Harissa, a thick flaming-red paste, oozes Mediterranean zest with
a tantalising clash of bold tastes, uniting crushed garlic, dried chilli
and sharp seasonings to embody the essence of Tunisian cuisine.

The Spanish first introduced the red-hot harissa chilli peppers of the New World to Tunisia in the 1500s, bringing a little more heat to the country’s cooking. The term ‘harissa’ derives from the Arabic ‘to break into pieces’, harking back to the crushing of desiccated chillies in a pestle and mortar that gave birth to this fiery condiment, and it was the Arabs who introduced the paste to Moroccan cuisine, finding the local dishes a little too bland.


You’ll need
3 large dried red chillies,
stems removed (double the
chilli quantity to ramp up
the spicy hit)
2 cloves of garlic, peeled and
1 tsp ground coriander
1 tsp ground cumin
1 tsp caraway seeds
Salt (to taste)
Olive oil

Cooking Method
1 Roughly chop the chillies and soak them in boiling water for about an hour.
2 Drain and dry the chillies with a paper towel before placing them in a blender along with the garlic, coriander, cumin and caraway seeds.
3 Season with a little salt and a dash of olive oil, and blend together until the ingredients become a thick, smooth paste.
4 Spoon the mixture into a clean jar and cover with a 1cm (½ in) layer of olive oil.
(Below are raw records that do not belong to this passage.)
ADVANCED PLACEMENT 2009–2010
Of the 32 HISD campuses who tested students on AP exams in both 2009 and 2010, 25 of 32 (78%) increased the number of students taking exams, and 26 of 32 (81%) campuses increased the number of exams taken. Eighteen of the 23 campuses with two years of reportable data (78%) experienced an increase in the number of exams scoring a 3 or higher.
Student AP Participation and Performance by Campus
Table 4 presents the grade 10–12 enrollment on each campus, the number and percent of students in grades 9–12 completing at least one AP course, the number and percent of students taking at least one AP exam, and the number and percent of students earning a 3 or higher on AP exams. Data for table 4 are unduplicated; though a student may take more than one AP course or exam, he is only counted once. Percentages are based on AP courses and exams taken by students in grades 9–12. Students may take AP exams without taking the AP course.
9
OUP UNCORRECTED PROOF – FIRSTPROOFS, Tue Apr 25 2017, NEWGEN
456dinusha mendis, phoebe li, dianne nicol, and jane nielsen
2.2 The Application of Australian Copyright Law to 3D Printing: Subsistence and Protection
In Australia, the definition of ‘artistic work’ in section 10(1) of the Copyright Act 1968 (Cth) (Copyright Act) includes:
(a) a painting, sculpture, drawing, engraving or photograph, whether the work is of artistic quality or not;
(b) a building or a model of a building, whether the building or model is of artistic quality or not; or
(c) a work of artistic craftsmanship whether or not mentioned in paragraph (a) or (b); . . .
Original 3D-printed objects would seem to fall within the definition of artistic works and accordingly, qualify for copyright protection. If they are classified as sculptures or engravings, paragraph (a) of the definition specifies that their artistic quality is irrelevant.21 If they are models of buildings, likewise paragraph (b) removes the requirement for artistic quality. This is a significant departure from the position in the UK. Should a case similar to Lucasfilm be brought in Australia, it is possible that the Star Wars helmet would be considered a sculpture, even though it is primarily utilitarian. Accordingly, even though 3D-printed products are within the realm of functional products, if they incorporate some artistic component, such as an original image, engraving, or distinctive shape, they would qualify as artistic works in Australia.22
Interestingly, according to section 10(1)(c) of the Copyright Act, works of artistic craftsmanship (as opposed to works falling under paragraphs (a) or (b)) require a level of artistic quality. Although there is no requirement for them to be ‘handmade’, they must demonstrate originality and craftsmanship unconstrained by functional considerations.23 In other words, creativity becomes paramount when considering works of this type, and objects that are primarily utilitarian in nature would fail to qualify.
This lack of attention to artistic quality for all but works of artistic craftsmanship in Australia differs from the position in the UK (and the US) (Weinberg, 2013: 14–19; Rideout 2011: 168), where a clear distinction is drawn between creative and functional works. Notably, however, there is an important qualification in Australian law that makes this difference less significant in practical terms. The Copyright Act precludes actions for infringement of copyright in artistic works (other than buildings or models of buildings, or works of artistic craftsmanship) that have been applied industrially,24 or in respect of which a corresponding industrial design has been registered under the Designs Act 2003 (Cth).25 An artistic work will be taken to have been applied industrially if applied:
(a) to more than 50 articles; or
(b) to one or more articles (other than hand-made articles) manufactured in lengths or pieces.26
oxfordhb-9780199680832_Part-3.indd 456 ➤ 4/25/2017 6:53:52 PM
You can store it in the fridge for several weeks.
TIP Harissa enlivens many Tunisian dishes, including breads, eggs, salads, pasta and couscous, and is said to aid digestion.

Tasting notes
Feast your eyes on seductive mounds of harissa as you meander through a bustling freshproduce souk (market), before stopping for lunch in the heaving heart of an ancient Tunisian medina. Begin with a simple serving of harissa topped with olive oil, inhaling the deceptively sweet chilli scent before plunging a slice of tabouna (Tunisian flat bread) into the mix; wait for the kick to come. Savour how garlic granules and chilli chunks fire up the smoky roasted peppers, tomatoes and smooth oils of a salade mechouia, or drizzle a little harissa over plain couscous and taste those traditionally tame grains spring to life as the spice sinks in. Wash away the burn local style with thé à la menthe (mint tea).